At work I tend to turn up to meetings with a MacBook Pro. This surprises a few people who know me as a former Microsoft MVP, a Windows Server/Infrastructure person and the manager of a IT system that is predominantly Windows based.
The MacBook Pro isn’t ideal; it’s a 15" 2010 model and it is starting to be a problem. Even with a SSD installed, it’s starting to get slow and cranky when it comes to waking up. It’s surprisingly heavy to take into meetings, uses a lot of desk space, and doesn’t have a great battery life.
We’ve been looking for something to replace it (and equip other IT management) and I’ve tried the Surface 3. We got some a few months ago and I have to say that my reaction has been mixed. The hardware is really nice. The Surface 3 (and 3 Pro and 4 Pro that I’ve also played with) feels great as a tablet. The basic Surface “Type Cover” keyboard feels truly awful to me but gets good reviews, so perhaps that’s just down to personal preference.
Azure AD join is pretty cool and something I would recommend to anyone using the Surface or any other Windows tablet in an Office 365/Azure AD-enabled environment; signing into Azure AD is fast and easy and in my opinion, gives you a pretty good experience of using the Surface as a tablet instead of as a traditional laptop. Of course, if you’d prefer to use it as close to a traditional business laptop model as possible then you can join your on-premises AD domain in the normal way and that works fine too.
But we’re looking at giving people a “tablet experience” as much as possible on tablet computers at work, so we’re experimenting with joining devices like this to Azure AD. If you have your mail in Office 365, use OneDrive for Business, SharePoint Online and all the rest of it then this starts to make a lot of sense, I think.
The problem is Windows 10. I like Windows 10 as a desktop OS. I still have a Windows desktop at home that I’m using to write this article right now. It’s fast, reliable and a pretty good platform for what I need to do at home. I could move over to OSX or even Linux if I didn’t need a capable games PC, but Windows 10 still does a great job on the desktop in my mind.
It’s also been rock solid as a work platform. Oh sure, it took a while for Microsoft to support it properly for things like the System Centre Virtual Machine Manager console (pro-tip Microsoft, if you want sysadmins to run Windows Core on servers instead of leaving them in GUI mode, make sure your desktop remote admin tools actually work and get updated in a timely manner) but it does work and work well now.
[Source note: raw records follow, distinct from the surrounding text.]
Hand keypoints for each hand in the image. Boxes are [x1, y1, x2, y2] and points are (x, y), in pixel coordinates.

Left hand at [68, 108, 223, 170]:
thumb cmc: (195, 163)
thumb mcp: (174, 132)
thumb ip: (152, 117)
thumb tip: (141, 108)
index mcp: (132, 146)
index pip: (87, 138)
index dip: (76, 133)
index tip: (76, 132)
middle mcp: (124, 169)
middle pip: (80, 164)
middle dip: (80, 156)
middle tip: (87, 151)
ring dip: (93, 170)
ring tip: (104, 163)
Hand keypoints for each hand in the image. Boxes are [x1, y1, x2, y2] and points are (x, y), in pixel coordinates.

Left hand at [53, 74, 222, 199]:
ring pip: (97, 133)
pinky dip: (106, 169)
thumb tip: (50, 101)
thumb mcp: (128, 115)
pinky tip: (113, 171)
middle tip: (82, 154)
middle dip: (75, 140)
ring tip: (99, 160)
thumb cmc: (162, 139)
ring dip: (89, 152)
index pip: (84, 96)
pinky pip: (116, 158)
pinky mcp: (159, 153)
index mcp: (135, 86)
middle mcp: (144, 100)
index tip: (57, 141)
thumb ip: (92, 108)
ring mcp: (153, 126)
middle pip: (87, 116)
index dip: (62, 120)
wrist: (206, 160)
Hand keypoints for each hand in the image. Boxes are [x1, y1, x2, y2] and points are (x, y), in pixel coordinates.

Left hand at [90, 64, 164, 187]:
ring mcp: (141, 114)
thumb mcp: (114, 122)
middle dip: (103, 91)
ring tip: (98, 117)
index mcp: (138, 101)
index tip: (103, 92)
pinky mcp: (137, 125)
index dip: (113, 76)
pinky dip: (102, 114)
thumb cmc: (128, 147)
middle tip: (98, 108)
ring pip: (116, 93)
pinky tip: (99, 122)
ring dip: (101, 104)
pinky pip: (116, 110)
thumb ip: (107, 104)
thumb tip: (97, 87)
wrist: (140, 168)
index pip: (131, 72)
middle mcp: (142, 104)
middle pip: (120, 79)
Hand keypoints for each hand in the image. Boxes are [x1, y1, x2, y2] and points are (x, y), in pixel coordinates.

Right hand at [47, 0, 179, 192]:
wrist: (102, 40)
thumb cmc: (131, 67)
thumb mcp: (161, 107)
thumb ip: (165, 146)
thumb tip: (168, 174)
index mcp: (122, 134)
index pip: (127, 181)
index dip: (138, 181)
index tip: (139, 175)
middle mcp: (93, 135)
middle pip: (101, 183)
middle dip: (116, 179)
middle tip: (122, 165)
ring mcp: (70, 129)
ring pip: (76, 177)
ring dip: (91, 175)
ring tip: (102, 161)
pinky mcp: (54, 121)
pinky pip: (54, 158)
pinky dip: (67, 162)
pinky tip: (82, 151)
But Windows 10 as a tablet OS is still clumsy. Before setting my tablet up for Azure AD join, we decided to do a ‘factory wipe’ on it. Booting to the Windows recovery system and going through the prompts leads you to a section where you can’t select which type of recovery you’d like to do from either the touchscreen or via the Type Cover keyboard or touchpad. Plugging a conventional mouse in allowed us to work around this, but nowhere was this documented. I can’t imagine your proverbial “average home user” getting this right.
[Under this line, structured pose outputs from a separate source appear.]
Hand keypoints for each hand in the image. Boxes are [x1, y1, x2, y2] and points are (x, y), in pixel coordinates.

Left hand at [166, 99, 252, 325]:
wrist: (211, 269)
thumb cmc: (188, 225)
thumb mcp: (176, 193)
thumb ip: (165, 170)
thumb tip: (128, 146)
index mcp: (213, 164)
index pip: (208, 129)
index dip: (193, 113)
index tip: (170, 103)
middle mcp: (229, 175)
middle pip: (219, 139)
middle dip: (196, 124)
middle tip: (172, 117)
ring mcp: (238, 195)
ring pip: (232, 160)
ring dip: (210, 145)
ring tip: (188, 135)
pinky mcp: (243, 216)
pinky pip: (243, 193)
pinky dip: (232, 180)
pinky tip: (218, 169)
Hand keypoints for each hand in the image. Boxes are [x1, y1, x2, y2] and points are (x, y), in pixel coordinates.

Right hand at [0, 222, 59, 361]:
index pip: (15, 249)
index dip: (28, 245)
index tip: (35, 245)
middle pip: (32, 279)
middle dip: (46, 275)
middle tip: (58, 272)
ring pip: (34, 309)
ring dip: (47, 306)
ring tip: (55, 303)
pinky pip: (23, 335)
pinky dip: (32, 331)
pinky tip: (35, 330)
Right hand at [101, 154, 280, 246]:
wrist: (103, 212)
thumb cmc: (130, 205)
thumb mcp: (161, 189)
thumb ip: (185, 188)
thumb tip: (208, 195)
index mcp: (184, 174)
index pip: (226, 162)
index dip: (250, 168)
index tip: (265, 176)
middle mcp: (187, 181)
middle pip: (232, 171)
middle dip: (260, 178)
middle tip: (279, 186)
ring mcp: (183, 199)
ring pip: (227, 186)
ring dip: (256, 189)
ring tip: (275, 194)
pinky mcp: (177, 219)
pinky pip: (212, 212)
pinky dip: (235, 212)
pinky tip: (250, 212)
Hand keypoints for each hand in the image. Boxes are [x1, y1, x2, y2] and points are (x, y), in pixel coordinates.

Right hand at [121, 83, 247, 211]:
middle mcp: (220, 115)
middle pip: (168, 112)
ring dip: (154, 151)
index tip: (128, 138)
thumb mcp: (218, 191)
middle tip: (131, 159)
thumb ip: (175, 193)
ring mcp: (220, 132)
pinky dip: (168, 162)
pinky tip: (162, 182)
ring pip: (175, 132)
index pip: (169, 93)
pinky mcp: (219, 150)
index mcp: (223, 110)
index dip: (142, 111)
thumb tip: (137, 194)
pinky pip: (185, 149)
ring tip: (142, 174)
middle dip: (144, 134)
On first sign in, after reset and logging in with my Azure AD account, Windows 10 Store apps took a while to set up (fine I guess) and applications I removed from the start menu (and even un-installed) somehow came back because Windows updated them after I removed them (not fine).
- Despite not finding any updates prior to the factory reset, after signing in and going through the above application rigmarole, Windows decided to upgrade itself. This took several hours, which from a technical perspective I can understand but makes for an awful user experience, and resulted in the apps I had un-installed above returning again.
- The apps are annoyingly basic and awful. Mail app doesn't seem to support custom views for mail in any way I can see, for example.If you're that desperate to get me to use the Windows Store Apps, Microsoft, try making apps that are actually useful(*) and you may find it annoys people a lot less than trying to shove rubbish apps down their throats. Just a thought.
- Connecting my Office 365 mailbox to Outlook 2016 on my Azure AD-joined Surface meant that Outlook asked for my mail password five times (and not because I typed it wrongly either).Why should it need to ask more than once? Microsoft's Outlook app for iOS doesn't need to ask multiple times, so why does Microsoft's Outlook app on a Microsoft Windows device joined to the same directory service as the mailbox I'm logging into seem to struggle?
- The type cover doesn't always seem to work properly when you change from tablet mode back to laptop mode.
- Windows can't seem to remember Wireless connections reliably. This was a problem on Windows 8 tablets too, so it's good to see that Microsoft still has an eye for their classics.